Extract the characters
String.toCharArray
Put them in a Set
Find the intersection
Set.retainAll
Most basic approach:
String wordA = "Sychelless";
String wordB = "Sydney";
String common = "";
for(int i=0;i<wordA.length();i++){
for(int j=0;j<wordB.length();j++){
if(wordA.charAt(i)==wordB.charAt(j)){
common += wordA.charAt(i)+" ";
break;
}
}
}
System.out.println("common is: "+common);
More detail on saugata's response (appeared while I was writing this): -
public static void main(String[] args) {
String s1 = "Seychelles";
String s2 = "Sydney";
Set<Character> ss1 = toSet(s1);
ss1.retainAll(toSet(s2));
System.out.println(ss1);
}
public static Set<Character> toSet(String s) {
Set<Character> ss = new HashSet<Character>(s.length());
for (char c : s.toCharArray())
ss.add(Character.valueOf(c));
return ss;
}
I think the algorithm you are looking for is the problem of the longest common subsequence
Found same question here, refer this
Implementing an efficent algorithm to find the intersection of two strings
By means of Guava this task seems much easier:
String s1 = new String("Sychelless");
String s2 = new String("Sydney");
Set<String> setA = Sets.newHashSet(Splitter.fixedLength(1).split(s1));
Set<String> setB = Sets.newHashSet(Splitter.fixedLength(1).split(s2));
Sets.intersection(setA, setB);
Optimized solution:
public static String twoStrings(String s1, String s2){
HashSet<Character> stringOne = new HashSet<Character>(), stringTwo = new HashSet<Character>();
int stringOneLength = s1.length();
int stringTwoLength = s2.length();
for(int i=0; i<stringOneLength || i<stringTwoLength; i++) {
if(i < stringOneLength)
stringOne.add(s1.charAt(i));
if(i < stringTwoLength)
stringTwo.add(s2.charAt(i));
}
stringOne.retainAll(stringTwo);
return stringOne.toString();
}
I have used TreeSet.

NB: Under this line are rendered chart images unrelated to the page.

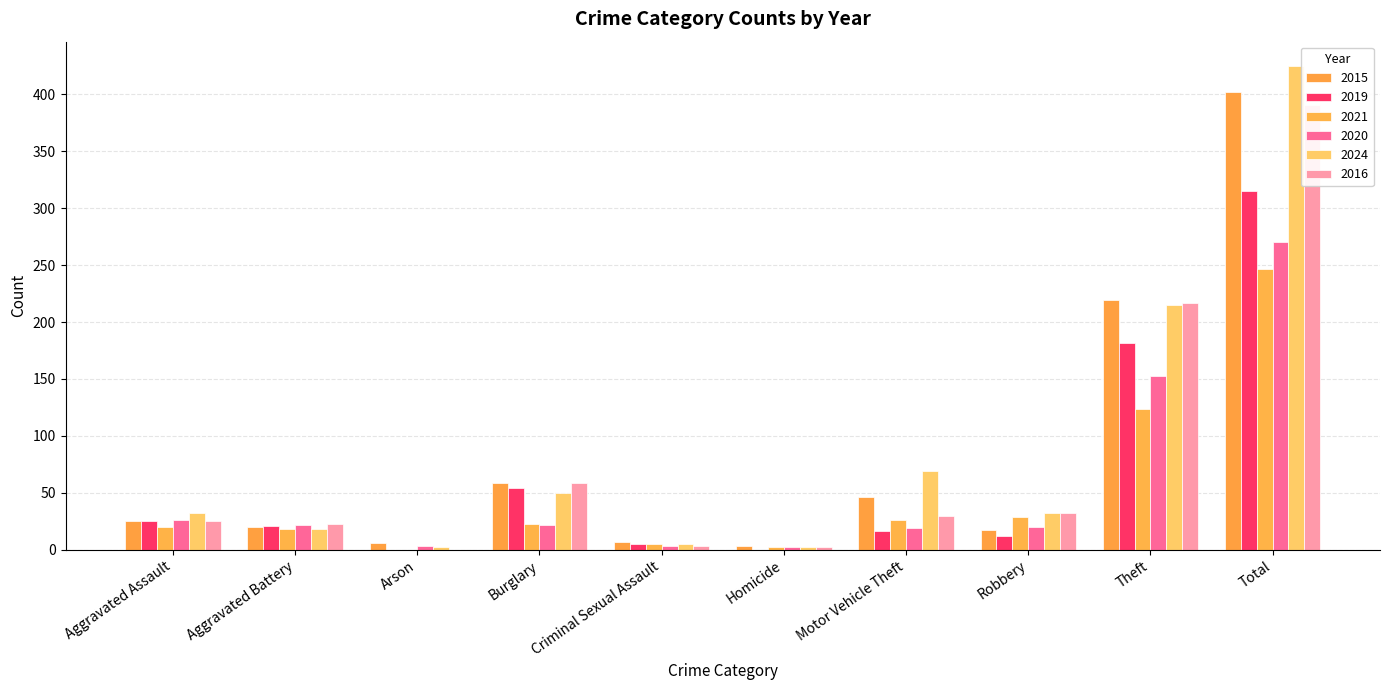

Are the bars grouped side by side (vs. stacked)?

Yes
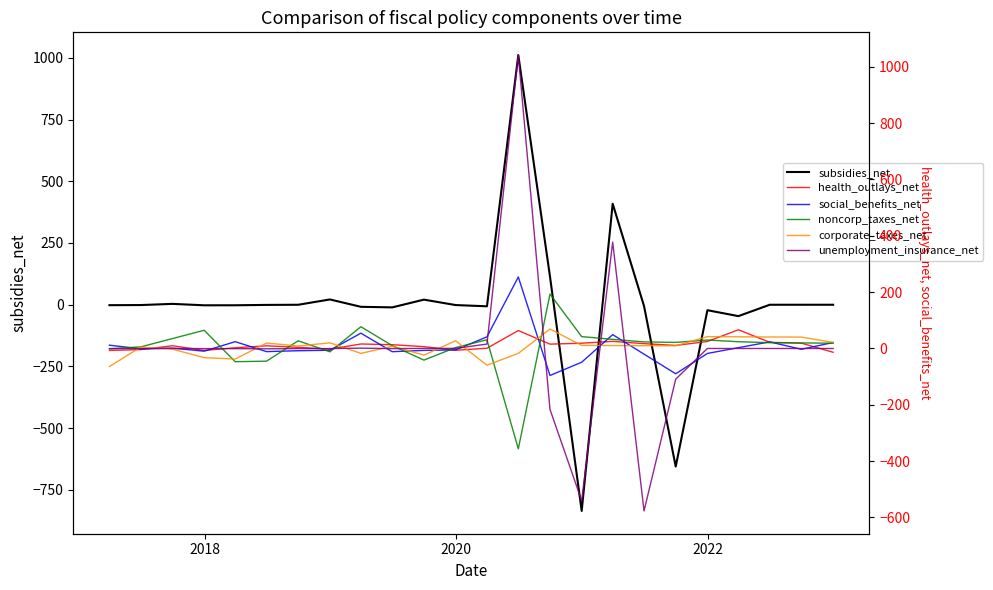

What is the maximum value for subsidies_net?

1011.4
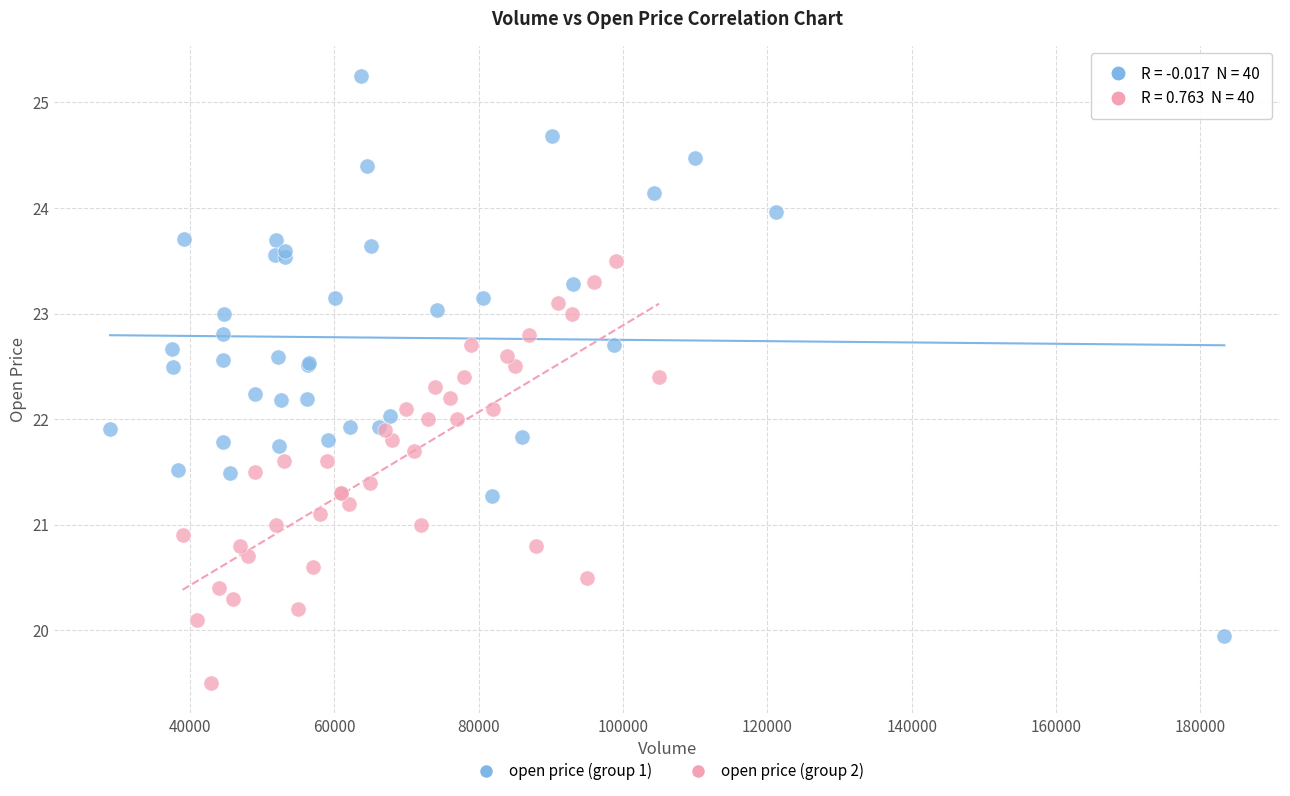

Which series contains the lowest Y value?

open price (group 2)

And retainAll() in TreeSet to get matched elements.
Oracle Doc:
retainAll(Collection<?> c)
Retains only the elements in this set that are contained in the
specified collection (optional operation).
String s1 = new String("Sychelless");
String s2 = new String("Sydney");
Set<Character> firstSet = new TreeSet<Character>();
for(int i = 0; i < s1.length(); i++) {
firstSet.add(s1.charAt(i));
}
Set<Character> anotherSet = new TreeSet<Character>();
for(int i = 0; i < s2.length(); i++) {
anotherSet.add(s2.charAt(i));
}
firstSet.retainAll(anotherSet);
System.out.println("Matched characters are " + firstSet.toString());//print common strings
//output > Matched characters are [S, e, y]
s1.contains(s2) returns true;
s1.indexOf(s2) returns 0.
s1.indexOf("foo") returns -1
For more sophisticated cases use class Pattern.